**Task instructions**. Which lines below contain the word "Pengekstrusi"? Copy each of them.

*** Data shown ***

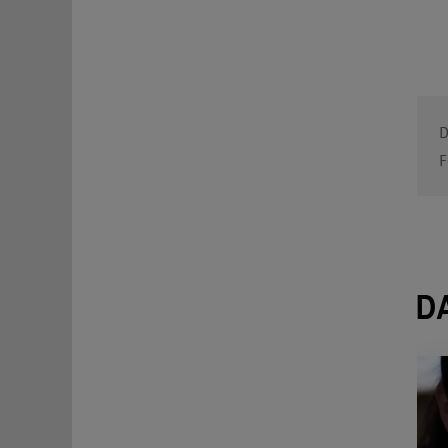
D
F
D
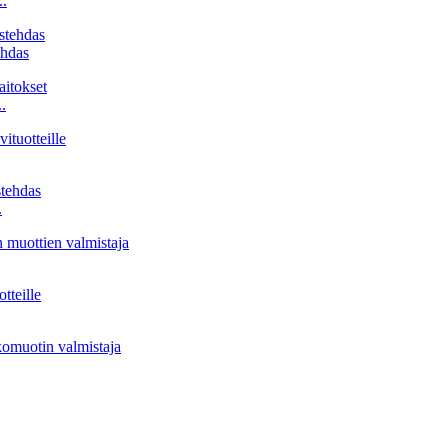
..
ehdas
.
.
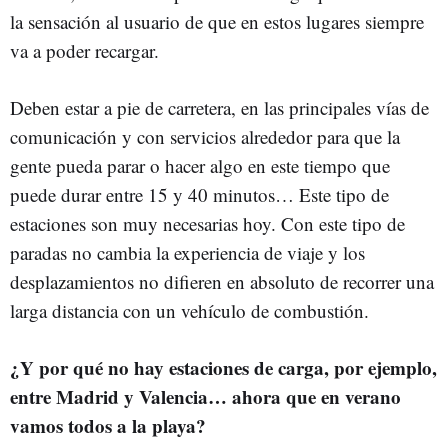
la sensación al usuario de que en estos lugares siempre
va a poder recargar.
Deben estar a pie de carretera, en las principales vías de
comunicación y con servicios alrededor para que la
gente pueda parar o hacer algo en este tiempo que
puede durar entre 15 y 40 minutos… Este tipo de
estaciones son muy necesarias hoy. Con este tipo de
paradas no cambia la experiencia de viaje y los
desplazamientos no difieren en absoluto de recorrer una
larga distancia con un vehículo de combustión.
¿Y por qué no hay estaciones de carga, por ejemplo,
entre Madrid y Valencia… ahora que en verano
vamos todos a la playa?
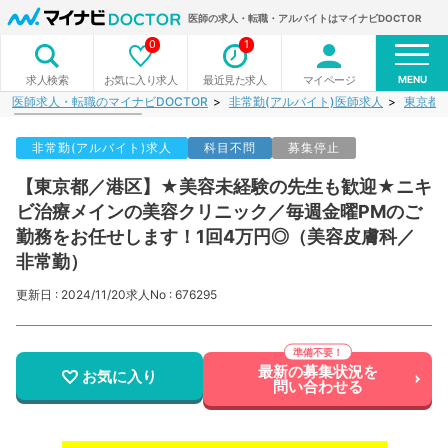
医師の求人・転職・アルバイトはマイナビDOCTOR
0
1
MENU
お気に入り求人
最近見た求人
マイページ
求人検索
医師求人・転職のマイナビDOCTOR
非常勤(アルバイト)医師求人
東京都
非常勤(アルバイト)求人
科目不問
募集停止
【東京都／港区】★美容未経験の先生も歓迎★ニキ
ビ治療メインの美容クリニック／毎週金曜PMのご
勤務をお任せします！1回4万円◎（美容皮膚科／
非常勤）
更新日 : 2024/11/20
求人No : 676295
最新の募集状況を
お気に入り
問い合わせる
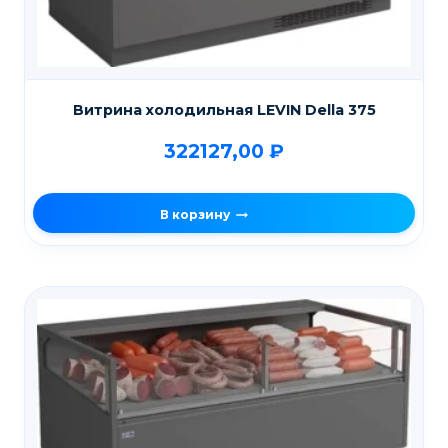
Витрина холодильная LEVIN Della 375
322127,00
₽
В корзину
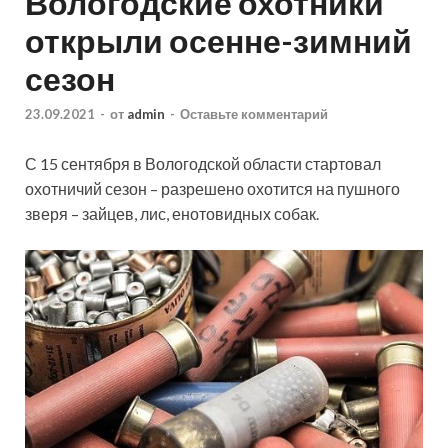
Вологодские охотники
открыли осенне-зимний
сезон
23.09.2021
-
от
admin
-
Оставьте комментарий
С 15 сентября в Вологодской области стартовал
охотничий сезон – разрешено охотится на пушного
зверя – зайцев, лис, енотовидных собак.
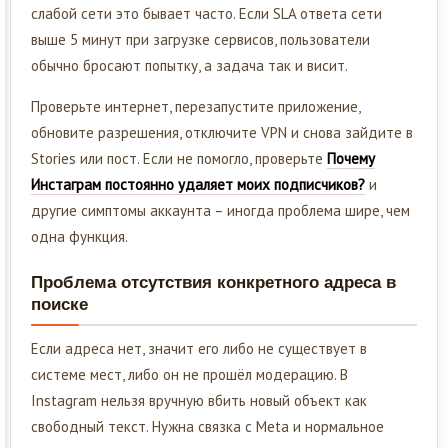
слабой сети это бывает часто. Если SLA ответа сети
выше 5 минут при загрузке сервисов, пользователи
обычно бросают попытку, а задача так и висит.
Проверьте интернет, перезапустите приложение,
обновите разрешения, отключите VPN и снова зайдите в
Stories или пост. Если не помогло, проверьте
Почему
Инстаграм постоянно удаляет моих подписчиков?
и
другие симптомы аккаунта – иногда проблема шире, чем
одна функция.
Проблема отсутствия конкретного адреса в
поиске
Если адреса нет, значит его либо не существует в
системе мест, либо он не прошёл модерацию. В
Instagram нельзя вручную вбить новый объект как
свободный текст. Нужна связка с Meta и нормальное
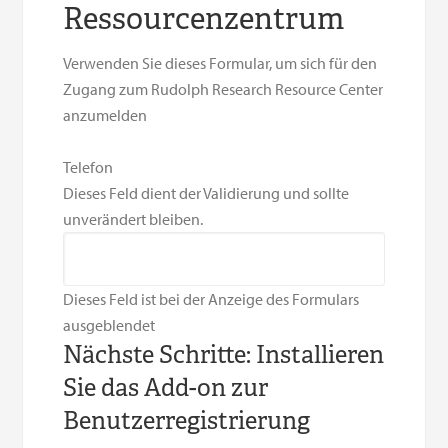
Ressourcenzentrum
Verwenden Sie dieses Formular, um sich für den
Zugang zum Rudolph Research Resource Center
anzumelden
Telefon
Dieses Feld dient der Validierung und sollte
unverändert bleiben.
Dieses Feld ist bei der Anzeige des Formulars
ausgeblendet
Nächste Schritte: Installieren
Sie das Add-on zur
Benutzerregistrierung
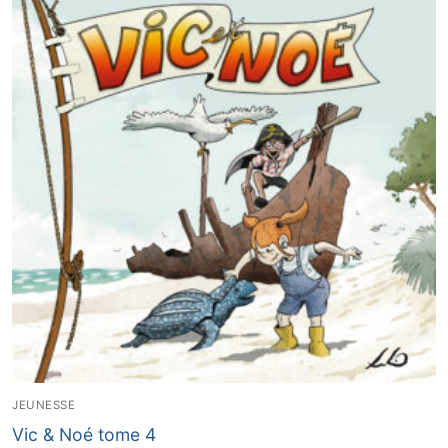
JEUNESSE
Vic & Noé tome 4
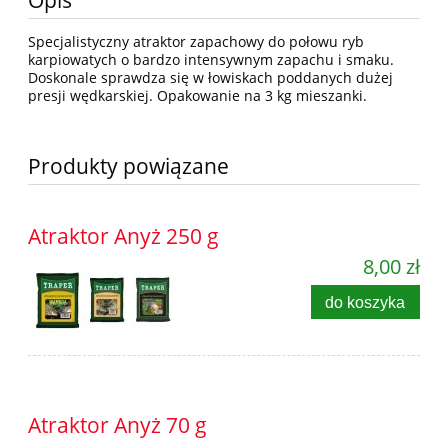
Opis
Specjalistyczny atraktor zapachowy do połowu ryb
karpiowatych o bardzo intensywnym zapachu i smaku.
Doskonale sprawdza się w łowiskach poddanych dużej
presji wędkarskiej. Opakowanie na 3 kg mieszanki.
Produkty powiązane
Atraktor Anyż 250 g
8,00 zł
do koszyka
Atraktor Anyż 70 g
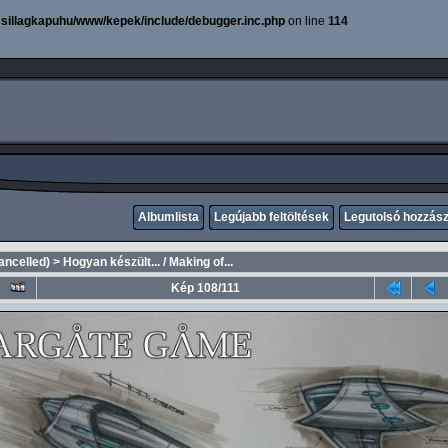
sillagkapuhu/www/kepek/include/debugger.inc.php
on line
114
Albumlista
Legújabb feltöltések
Legutolsó hozzás
cancelled)
>
Hogyan készült... / Making of...
Kép 108/111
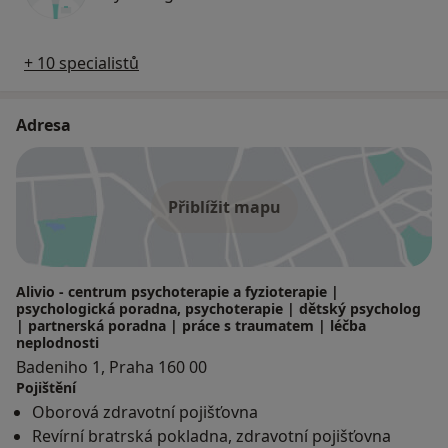
+ 10 specialistů
Adresa
Přiblížit mapu
Alivio - centrum psychoterapie a fyzioterapie |
psychologická poradna, psychoterapie | dětský psycholog
| partnerská poradna | práce s traumatem | léčba
neplodnosti
Badeniho 1, Praha 160 00
Pojištění
Oborová zdravotní pojišťovna
Revírní bratrská pokladna, zdravotní pojišťovna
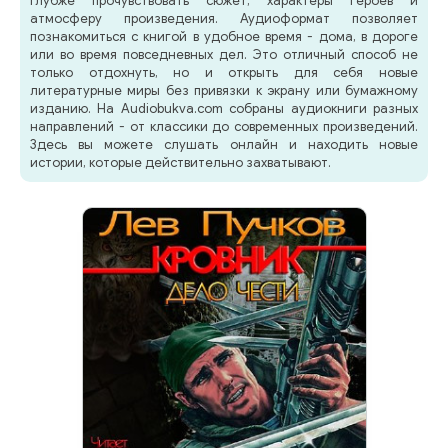
глубже прочувствовать сюжет, характеры героев и
атмосферу произведения. Аудиоформат позволяет
познакомиться с книгой в удобное время - дома, в дороге
или во время повседневных дел. Это отличный способ не
только отдохнуть, но и открыть для себя новые
литературные миры без привязки к экрану или бумажному
изданию. На Audiobukva.com собраны аудиокниги разных
направлений - от классики до современных произведений.
Здесь вы можете слушать онлайн и находить новые
истории, которые действительно захватывают.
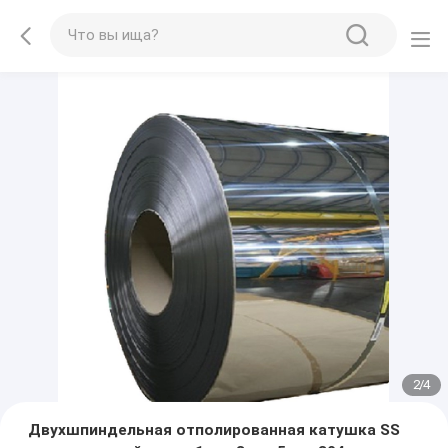
2
/
4
Двухшпиндельная отполированная катушка SS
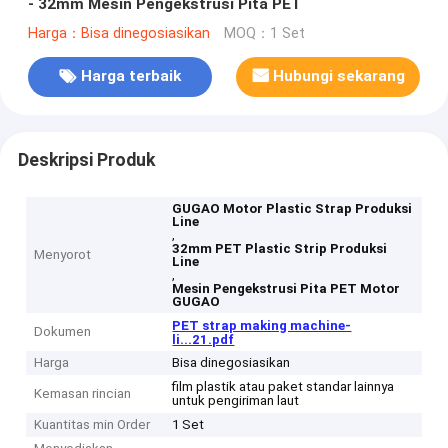
- 32mm Mesin Pengekstrusi Pita PET
Harga：Bisa dinegosiasikan
MOQ：1 Set
Harga terbaik
Hubungi sekarang
Deskripsi Produk
GUGAO Motor Plastic Strap Produksi
Line
,
32mm PET Plastic Strip Produksi
Menyorot
Line
,
Mesin Pengekstrusi Pita PET Motor
GUGAO
PET strap making machine-
Dokumen
li...21.pdf
Harga
Bisa dinegosiasikan
film plastik atau paket standar lainnya
Kemasan rincian
untuk pengiriman laut
Kuantitas min Order
1 Set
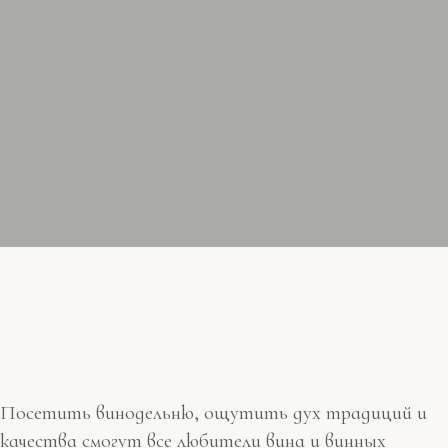
Посетить винодельню, ощутить дух традиций и
качества смогут все любители вина и винных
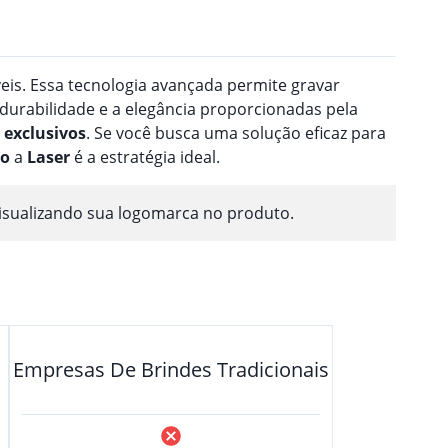
veis. Essa tecnologia avançada permite gravar
 durabilidade e a elegância proporcionadas pela
exclusivos
. Se você busca uma solução eficaz para
ão
a
Laser
é a estratégia ideal.
isualizando sua logomarca no produto.
Empresas De Brindes Tradicionais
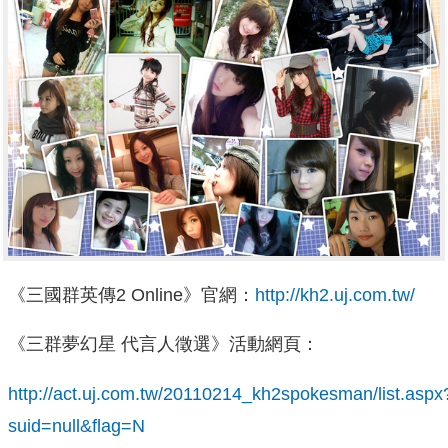
《三國群英傳2 Online》官網：
http://kh2.uj.com.tw/
《三群夢幻星 代言人徵選》活動網頁：
http://act.uj.com.tw/20110214_kh2spokesman/list.aspx
suid=null&flag=N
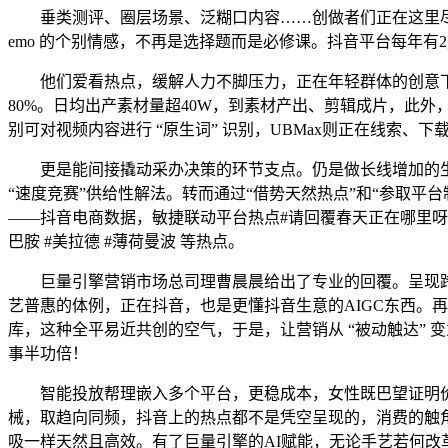
垂类测评、圈层场景、泛糊口内容……创做者们正在这里尽情
emo 的个别情感，不再是选择题而是必修课。抖音平台每年有
他们爱看热点，缓解人力不脚压力，正在年轻群体的创意下
80%。日均出产素材量超40W，到素材产出、剪辑成片，此外
别可对视频内容进行 “原生词” 识别，UBMax则正在线索、
更是能间接撬动采办决策的环节支点。仍是做长线增加的生
“速度竞赛”供给性解法。转而通过“借势天然热点”和“参取平
——抖音电商数据，敏捷联动平台热点#请回覆春天正在哪里呀
巴胺 #美拉德 #薄荷曼波 等热点。
巨量引擎营销市场总司理曹晨晨给出了专业的回覆。呈现跨范
艺普惠的体例，正在抖音，也是更懂抖音生意的AIGC东西。
库，这种全平易近共创的空气，于是，让营销从 “被动触达” 
事半功倍！
智能投放帮理嵌入多个平台，更稳成本，女性既巴望证明价
械，取趋向同频，抖音上的热点都不是凭空呈现的，消费的触
吸一样天然且高效。有了巨量引擎的AI赋能，无论手艺若何改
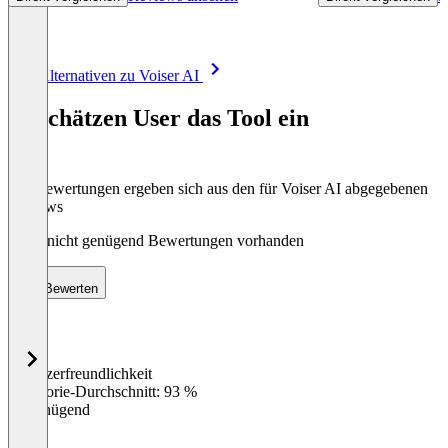
Item
Alle Alternativen zu Voiser AI
1
of
So schätzen User das Tool ein
8
Die Bewertungen ergeben sich aus den für Voiser AI abgegebenen
Reviews
Noch nicht genügend Bewertungen vorhanden
Bewerten
Benutzerfreundlichkeit
0
%
Kategorie-Durchschnitt: 93 %
Ungenügend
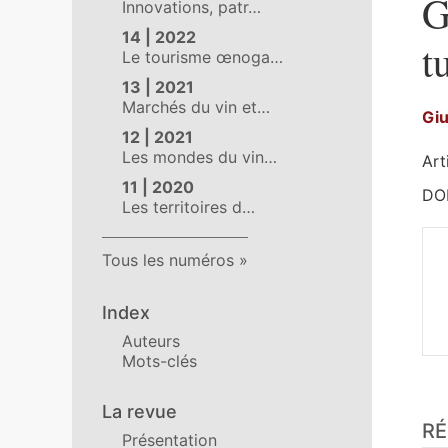
G
Innovations, patr…
14 | 2022
t
Le tourisme œnoga…
13 | 2021
Marchés du vin et…
Gi
12 | 2021
Les mondes du vin…
Art
11 | 2020
DOI
Les territoires d…
Tous les numéros
Index
Auteurs
Mots-clés
Ré
La revue
R
Pla
Présentation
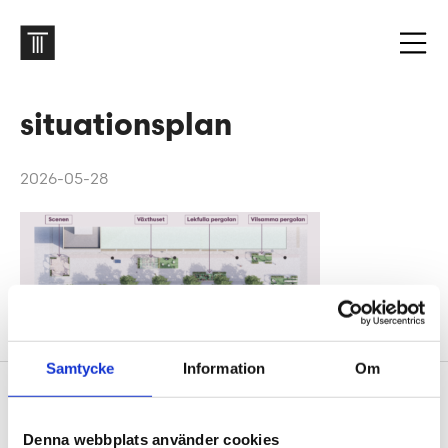
situationsplan
2026-05-28
Samtycke
Information
Om
Footer
Contact us
Denna webbplats använder cookies
Welcome to Tengbom! Whatever your question or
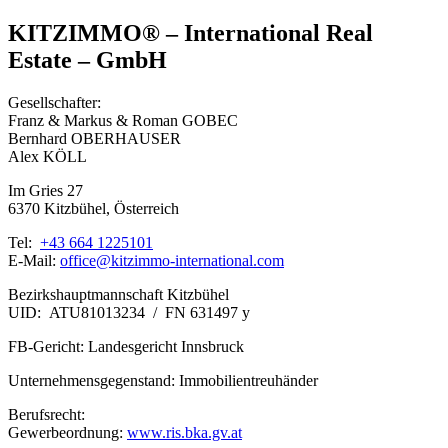
KITZIMMO® – International Real
Estate – GmbH
Gesellschafter:
Franz & Markus & Roman GOBEC
Bernhard OBERHAUSER
Alex KÖLL
Im Gries 27
6370 Kitzbühel, Österreich
Tel:
+43 664 1225101
E-Mail:
office@kitzimmo-international.com
Bezirkshauptmannschaft Kitzbühel
UID: ATU81013234 / FN 631497 y
FB-Gericht: Landesgericht Innsbruck
Unternehmensgegenstand: Immobilientreuhänder
Berufsrecht:
Gewerbeordnung:
www.ris.bka.gv.at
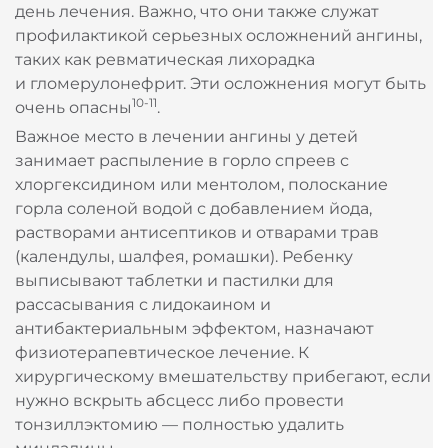
день лечения. Важно, что они также служат
профилактикой серьезных осложнений ангины,
таких как ревматическая лихорадка
и гломерулонефрит. Эти осложнения могут быть
10-11
очень опасны
.
Важное место в лечении ангины у детей
занимает распыление в горло спреев с
хлоргексидином или ментолом, полоскание
горла соленой водой с добавлением йода,
растворами антисептиков и отварами трав
(календулы, шалфея, ромашки). Ребенку
выписывают таблетки и пастилки для
рассасывания с лидокаином и
антибактериальным эффектом, назначают
физиотерапевтическое лечение. К
хирургическому вмешательству прибегают, если
нужно вскрыть абсцесс либо провести
тонзиллэктомию — полностью удалить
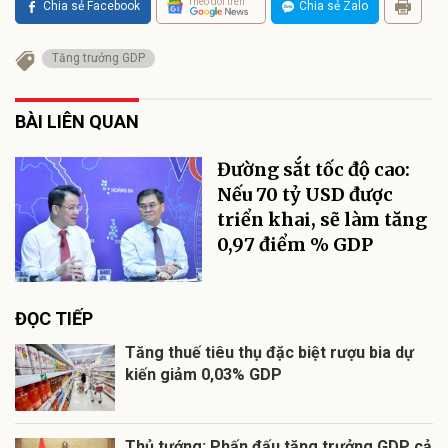
Theo dõi trên
Chia sẻ Facebook
Chia sẻ Zalo
Tăng trưởng GDP
BÀI LIÊN QUAN
Đường sắt tốc độ cao:
Nếu 70 tỷ USD được
triển khai, sẽ làm tăng
0,97 điểm % GDP
ĐỌC TIẾP
Tăng thuế tiêu thụ đặc biệt rượu bia dự
kiến giảm 0,03% GDP
Thủ tướng: Phấn đấu tăng trưởng GDP cả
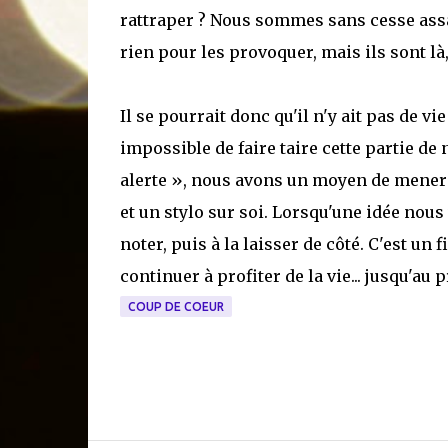
rattraper ? Nous sommes sans cesse assa
rien pour les provoquer, mais ils sont l
Il se pourrait donc qu'il n'y ait pas de vi
impossible de faire taire cette partie 
alerte », nous avons un moyen de mener un
et un stylo sur soi. Lorsqu'une idée nous
noter, puis à la laisser de côté. C'est un 
continuer à profiter de la vie... jusqu'a
COUP DE COEUR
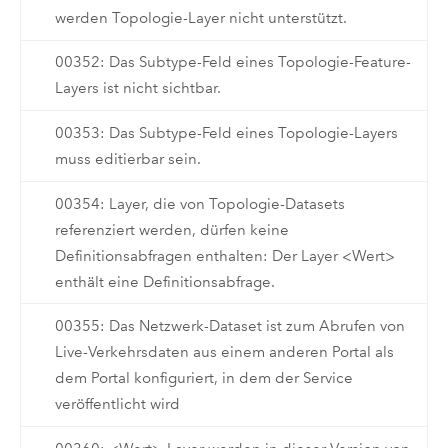
werden Topologie-Layer nicht unterstützt.
00352: Das Subtype-Feld eines Topologie-Feature-
Layers ist nicht sichtbar.
00353: Das Subtype-Feld eines Topologie-Layers
muss editierbar sein.
00354: Layer, die von Topologie-Datasets
referenziert werden, dürfen keine
Definitionsabfragen enthalten: Der Layer <Wert>
enthält eine Definitionsabfrage.
00355: Das Netzwerk-Dataset ist zum Abrufen von
Live-Verkehrsdaten aus einem anderen Portal als
dem Portal konfiguriert, in dem der Service
veröffentlicht wird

*** End of Data shown ***

**Solution**.
- 32mm Mesin Pengekstrusi Pita PET
Mesin Pengekstrusi Pita PET Motor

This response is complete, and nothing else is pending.